BEGIN INPUT RECORDS

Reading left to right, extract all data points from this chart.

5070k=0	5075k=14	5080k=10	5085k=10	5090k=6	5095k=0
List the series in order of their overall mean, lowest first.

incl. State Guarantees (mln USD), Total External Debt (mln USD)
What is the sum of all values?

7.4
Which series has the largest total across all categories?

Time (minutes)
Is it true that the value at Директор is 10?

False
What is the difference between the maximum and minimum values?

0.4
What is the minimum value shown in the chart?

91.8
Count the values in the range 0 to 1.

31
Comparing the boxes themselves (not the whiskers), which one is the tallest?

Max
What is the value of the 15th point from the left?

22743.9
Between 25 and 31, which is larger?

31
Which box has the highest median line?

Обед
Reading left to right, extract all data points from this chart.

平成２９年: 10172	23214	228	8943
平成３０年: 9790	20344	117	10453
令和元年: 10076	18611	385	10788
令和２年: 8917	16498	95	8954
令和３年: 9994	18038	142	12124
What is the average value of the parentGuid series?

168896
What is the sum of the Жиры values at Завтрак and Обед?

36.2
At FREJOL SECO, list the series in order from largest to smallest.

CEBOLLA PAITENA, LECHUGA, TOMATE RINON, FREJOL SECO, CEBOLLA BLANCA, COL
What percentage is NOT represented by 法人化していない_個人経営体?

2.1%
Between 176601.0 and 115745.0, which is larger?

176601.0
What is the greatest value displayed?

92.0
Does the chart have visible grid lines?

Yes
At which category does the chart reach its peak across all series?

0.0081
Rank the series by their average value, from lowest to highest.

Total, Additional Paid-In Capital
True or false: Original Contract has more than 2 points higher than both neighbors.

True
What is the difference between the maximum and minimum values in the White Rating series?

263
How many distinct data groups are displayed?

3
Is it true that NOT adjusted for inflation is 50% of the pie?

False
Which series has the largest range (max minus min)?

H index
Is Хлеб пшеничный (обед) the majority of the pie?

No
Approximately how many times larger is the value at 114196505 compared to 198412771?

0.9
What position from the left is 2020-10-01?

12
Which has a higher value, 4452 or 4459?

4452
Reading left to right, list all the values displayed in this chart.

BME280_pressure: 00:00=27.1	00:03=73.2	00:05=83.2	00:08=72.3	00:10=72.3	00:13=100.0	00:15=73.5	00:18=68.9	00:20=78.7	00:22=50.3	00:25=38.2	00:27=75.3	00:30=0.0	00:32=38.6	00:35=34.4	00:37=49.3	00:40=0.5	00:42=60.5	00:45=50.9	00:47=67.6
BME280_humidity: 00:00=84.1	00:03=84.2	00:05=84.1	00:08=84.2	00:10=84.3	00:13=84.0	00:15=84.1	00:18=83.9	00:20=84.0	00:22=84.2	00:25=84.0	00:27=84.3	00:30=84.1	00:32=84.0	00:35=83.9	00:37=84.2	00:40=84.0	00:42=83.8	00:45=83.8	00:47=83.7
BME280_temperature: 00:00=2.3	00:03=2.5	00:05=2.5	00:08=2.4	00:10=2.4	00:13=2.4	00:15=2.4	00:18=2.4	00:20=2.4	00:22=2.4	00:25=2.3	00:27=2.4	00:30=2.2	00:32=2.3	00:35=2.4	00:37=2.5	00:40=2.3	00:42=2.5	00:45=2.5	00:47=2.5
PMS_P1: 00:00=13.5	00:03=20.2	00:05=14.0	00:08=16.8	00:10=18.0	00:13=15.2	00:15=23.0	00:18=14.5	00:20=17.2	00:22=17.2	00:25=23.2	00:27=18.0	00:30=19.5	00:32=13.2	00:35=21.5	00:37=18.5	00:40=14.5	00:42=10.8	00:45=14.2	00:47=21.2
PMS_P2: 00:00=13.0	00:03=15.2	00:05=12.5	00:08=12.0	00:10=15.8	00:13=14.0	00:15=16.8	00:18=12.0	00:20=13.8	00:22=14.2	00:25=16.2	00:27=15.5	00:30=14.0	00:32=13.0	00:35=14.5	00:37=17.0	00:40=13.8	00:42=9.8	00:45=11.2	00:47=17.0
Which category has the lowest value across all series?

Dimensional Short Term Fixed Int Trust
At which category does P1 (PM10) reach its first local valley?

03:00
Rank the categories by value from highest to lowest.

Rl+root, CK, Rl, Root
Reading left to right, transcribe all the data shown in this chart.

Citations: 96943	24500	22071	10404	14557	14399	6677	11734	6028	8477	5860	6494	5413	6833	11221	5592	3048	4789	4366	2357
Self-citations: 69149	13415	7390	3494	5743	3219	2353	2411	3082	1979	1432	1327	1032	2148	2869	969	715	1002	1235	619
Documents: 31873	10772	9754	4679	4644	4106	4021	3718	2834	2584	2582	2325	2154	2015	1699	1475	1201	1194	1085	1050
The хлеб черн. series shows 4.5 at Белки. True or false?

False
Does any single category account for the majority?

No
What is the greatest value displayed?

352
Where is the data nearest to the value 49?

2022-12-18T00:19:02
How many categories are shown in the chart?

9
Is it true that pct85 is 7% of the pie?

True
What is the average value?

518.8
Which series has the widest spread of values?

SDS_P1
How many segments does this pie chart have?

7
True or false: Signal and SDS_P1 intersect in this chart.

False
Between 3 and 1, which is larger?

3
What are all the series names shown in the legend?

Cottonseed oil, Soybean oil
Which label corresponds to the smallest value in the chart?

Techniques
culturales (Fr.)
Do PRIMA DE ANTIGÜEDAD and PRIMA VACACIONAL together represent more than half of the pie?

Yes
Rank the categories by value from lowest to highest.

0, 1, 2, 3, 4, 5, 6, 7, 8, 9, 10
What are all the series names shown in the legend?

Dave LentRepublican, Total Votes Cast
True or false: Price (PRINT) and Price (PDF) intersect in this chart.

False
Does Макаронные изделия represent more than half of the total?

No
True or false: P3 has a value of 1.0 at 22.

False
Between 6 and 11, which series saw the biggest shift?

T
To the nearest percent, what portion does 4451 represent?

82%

END INPUT RECORDS

◆ TASK REQUIREMENTS
Please rewrite the entries above, renaming "data points" to "plotted values" throughout and changing nothing else.

◆ ANSWER BOX
Reading left to right, extract all plotted values from this chart.

5070k=0	5075k=14	5080k=10	5085k=10	5090k=6	5095k=0
List the series in order of their overall mean, lowest first.

incl. State Guarantees (mln USD), Total External Debt (mln USD)
What is the sum of all values?

7.4
Which series has the largest total across all categories?

Time (minutes)
Is it true that the value at Директор is 10?

False
What is the difference between the maximum and minimum values?

0.4
What is the minimum value shown in the chart?

91.8
Count the values in the range 0 to 1.

31
Comparing the boxes themselves (not the whiskers), which one is the tallest?

Max
What is the value of the 15th point from the left?

22743.9
Between 25 and 31, which is larger?

31
Which box has the highest median line?

Обед
Reading left to right, extract all plotted values from this chart.

平成２９年: 10172	23214	228	8943
平成３０年: 9790	20344	117	10453
令和元年: 10076	18611	385	10788
令和２年: 8917	16498	95	8954
令和３年: 9994	18038	142	12124
What is the average value of the parentGuid series?

168896
What is the sum of the Жиры values at Завтрак and Обед?

36.2
At FREJOL SECO, list the series in order from largest to smallest.

CEBOLLA PAITENA, LECHUGA, TOMATE RINON, FREJOL SECO, CEBOLLA BLANCA, COL
What percentage is NOT represented by 法人化していない_個人経営体?

2.1%
Between 176601.0 and 115745.0, which is larger?

176601.0
What is the greatest value displayed?

92.0
Does the chart have visible grid lines?

Yes
At which category does the chart reach its peak across all series?

0.0081
Rank the series by their average value, from lowest to highest.

Total, Additional Paid-In Capital
True or false: Original Contract has more than 2 points higher than both neighbors.

True
What is the difference between the maximum and minimum values in the White Rating series?

263
How many distinct data groups are displayed?

3
Is it true that NOT adjusted for inflation is 50% of the pie?

False
Which series has the largest range (max minus min)?

H index
Is Хлеб пшеничный (обед) the majority of the pie?

No
Approximately how many times larger is the value at 114196505 compared to 198412771?

0.9
What position from the left is 2020-10-01?

12
Which has a higher value, 4452 or 4459?

4452
Reading left to right, list all the values displayed in this chart.

BME280_pressure: 00:00=27.1	00:03=73.2	00:05=83.2	00:08=72.3	00:10=72.3	00:13=100.0	00:15=73.5	00:18=68.9	00:20=78.7	00:22=50.3	00:25=38.2	00:27=75.3	00:30=0.0	00:32=38.6	00:35=34.4	00:37=49.3	00:40=0.5	00:42=60.5	00:45=50.9	00:47=67.6
BME280_humidity: 00:00=84.1	00:03=84.2	00:05=84.1	00:08=84.2	00:10=84.3	00:13=84.0	00:15=84.1	00:18=83.9	00:20=84.0	00:22=84.2	00:25=84.0	00:27=84.3	00:30=84.1	00:32=84.0	00:35=83.9	00:37=84.2	00:40=84.0	00:42=83.8	00:45=83.8	00:47=83.7
BME280_temperature: 00:00=2.3	00:03=2.5	00:05=2.5	00:08=2.4	00:10=2.4	00:13=2.4	00:15=2.4	00:18=2.4	00:20=2.4	00:22=2.4	00:25=2.3	00:27=2.4	00:30=2.2	00:32=2.3	00:35=2.4	00:37=2.5	00:40=2.3	00:42=2.5	00:45=2.5	00:47=2.5
PMS_P1: 00:00=13.5	00:03=20.2	00:05=14.0	00:08=16.8	00:10=18.0	00:13=15.2	00:15=23.0	00:18=14.5	00:20=17.2	00:22=17.2	00:25=23.2	00:27=18.0	00:30=19.5	00:32=13.2	00:35=21.5	00:37=18.5	00:40=14.5	00:42=10.8	00:45=14.2	00:47=21.2
PMS_P2: 00:00=13.0	00:03=15.2	00:05=12.5	00:08=12.0	00:10=15.8	00:13=14.0	00:15=16.8	00:18=12.0	00:20=13.8	00:22=14.2	00:25=16.2	00:27=15.5	00:30=14.0	00:32=13.0	00:35=14.5	00:37=17.0	00:40=13.8	00:42=9.8	00:45=11.2	00:47=17.0
Which category has the lowest value across all series?

Dimensional Short Term Fixed Int Trust
At which category does P1 (PM10) reach its first local valley?

03:00
Rank the categories by value from highest to lowest.

Rl+root, CK, Rl, Root
Reading left to right, transcribe all the data shown in this chart.

Citations: 96943	24500	22071	10404	14557	14399	6677	11734	6028	8477	5860	6494	5413	6833	11221	5592	3048	4789	4366	2357
Self-citations: 69149	13415	7390	3494	5743	3219	2353	2411	3082	1979	1432	1327	1032	2148	2869	969	715	1002	1235	619
Documents: 31873	10772	9754	4679	4644	4106	4021	3718	2834	2584	2582	2325	2154	2015	1699	1475	1201	1194	1085	1050
The хлеб черн. series shows 4.5 at Белки. True or false?

False
Does any single category account for the majority?

No
What is the greatest value displayed?

352
Where is the data nearest to the value 49?

2022-12-18T00:19:02
How many categories are shown in the chart?

9
Is it true that pct85 is 7% of the pie?

True
What is the average value?

518.8
Which series has the widest spread of values?

SDS_P1
How many segments does this pie chart have?

7
True or false: Signal and SDS_P1 intersect in this chart.

False
Between 3 and 1, which is larger?

3
What are all the series names shown in the legend?

Cottonseed oil, Soybean oil
Which label corresponds to the smallest value in the chart?

Techniques
culturales (Fr.)
Do PRIMA DE ANTIGÜEDAD and PRIMA VACACIONAL together represent more than half of the pie?

Yes
Rank the categories by value from lowest to highest.

0, 1, 2, 3, 4, 5, 6, 7, 8, 9, 10
What are all the series names shown in the legend?

Dave LentRepublican, Total Votes Cast
True or false: Price (PRINT) and Price (PDF) intersect in this chart.

False
Does Макаронные изделия represent more than half of the total?

No
True or false: P3 has a value of 1.0 at 22.

False
Between 6 and 11, which series saw the biggest shift?

T
To the nearest percent, what portion does 4451 represent?

82%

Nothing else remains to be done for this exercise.